Amazonas Street

Fernando López Milán

Nunca le gustaron las reuniones sociales y menos las que terminan en baile. “De joven, dice, en las fiestas, mientras mis amigos se dedicaban a bailar y galantear, yo me quedaba en un rincón de la sala; sentado si es que había muebles”.

Ahora es un poco distinto. Se trata del cumpleaños del rector de la universidad y él es decano. Consciente de sus obligaciones oficiales y de que en reuniones como esta a la que ha sido invitado puede encontrar la manera de sortear los intrincados laberintos de la burocracia universitaria, se alista y se encamina a cumplir su deber.

Alrededor de las ocho de la noche llega al lugar de la fiesta, el Hotel Amazonas, y, luego de dar un rápido vistazo a la sala, se instala en una mesa llena de decanos.

Comen, charlan, bromean, y, cuando se enciende el baile, todos, menos él, se lanzan a la pista. El éxodo masivo, que le deja como único ocupante de la mesa, le facilita la ejecución del plan de escape que había urdido antes de ir a la fiesta.

Se levanta discretamente, esperando que si, por casualidad, alguien se fija en él, piense que se dirige al baño.

Conteniendo el paso para que sus piernas no sean arrastradas por el ritmo de los latidos de su corazón, sin mirar atrás desciende las escaleras y en unos pocos segundos se encuentra, libre, en la puerta del hotel.

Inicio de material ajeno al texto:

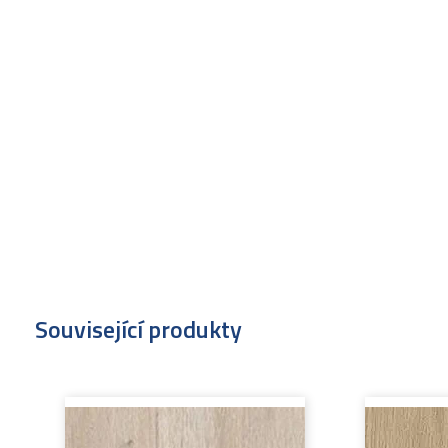
Související produkty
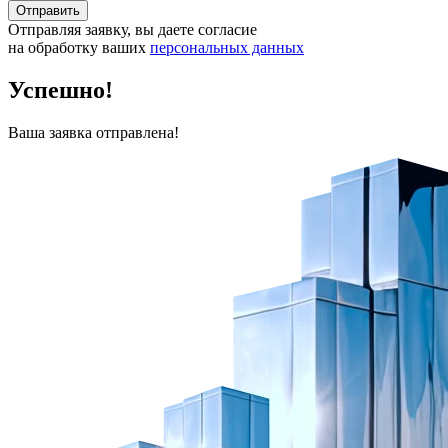
Отправить
Отправляя заявку, вы даете согласие
на обработку ваших
персональных данных
Успешно!
Ваша заявка отправлена!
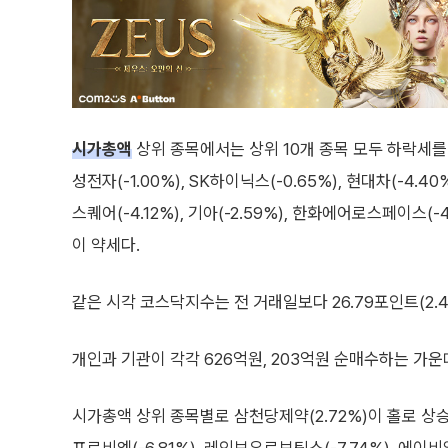
시가총액
상위 종목에서는 상위 10개 종목 모두 하락세를
성전자(-1.00%), SK하이닉스(-0.65%), 현대차(-4.4
스퀘어(-4.12%), 기아(-2.59%), 한화에어로스페이스(-
이 약세다.
같은 시각 코스닥지수는 전 거래일보다 26.79포인트(2.42
개인과 기관이 각각 626억원, 203억원 순매수하는 가운
시가총액 상위 종목별로 삼천당제약(2.72%)이 홀로 상승세를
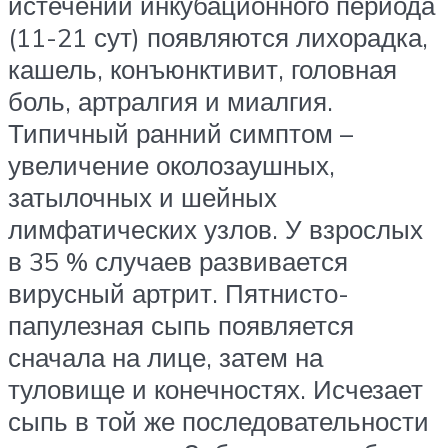
истечении инкубационного периода
(11-21 сут) появляются лихорадка,
кашель, конъюнктивит, головная
боль, артралгия и миалгия.
Типичный ранний симптом –
увеличение околозаушных,
затылочных и шейных
лимфатических узлов. У взрослых
в 35 % случаев развивается
вирусный артрит. Пятнисто-
папулезная сыпь появляется
сначала на лице, затем на
туловище и конечностях. Исчезает
сыпь в той же последовательности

Libre en medio de la noche quiteña y sus múltiples posibilidades, de las que él solo quiere una: irse a su casa a dormir.

Mientras disfruta de su libertad con el suspiro de rigor, se percata de que, teniendo libertad, le faltan los recursos para realizarla. En una situación semejante, un marxista de manual diría: “En este país la gente es libre, sí, pero para morirse de hambre”. ¿Conclusión obligada? Para eliminar el hambre hay que eliminar la libertad.

En fin, es libre, y, como aprecia realmente la libertad, se lanza a buscar el medio para realizarla.

Negándose, por pudor, a volver al hotel y solicitar al recepcionista que le pida un taxi, se levanta el cuello del abrigo, mete las manos en los bolsillos, y, protegido por un aura bogartiana, echa a andar por la avenida dispuesto a hacer de la libertad posible un hecho.

“Hermano, me dice al día siguiente de la fiesta, esa calle está llena de putas y ladrones”. Y yo, profesor de metodología, pienso que, si bien la primera parte de su afirmación es evidente, la segunda es una simple suposición. “Hermano, repite. Yo estaba caminando por ahí, haciéndome el quite, cuando escucho una vocecita. Una voz delgada, delicada. Once o doce años, hermano. No tenía más de once o doce años. Llévame contigo, me dijo la niña”. En ese punto de la confesión, se calla, se queda un rato en silencio. Y yo, en lo que dura esa pausa dolorida, me pongo a pensar en todos los hombres que se habrán llevado consigo a la niña.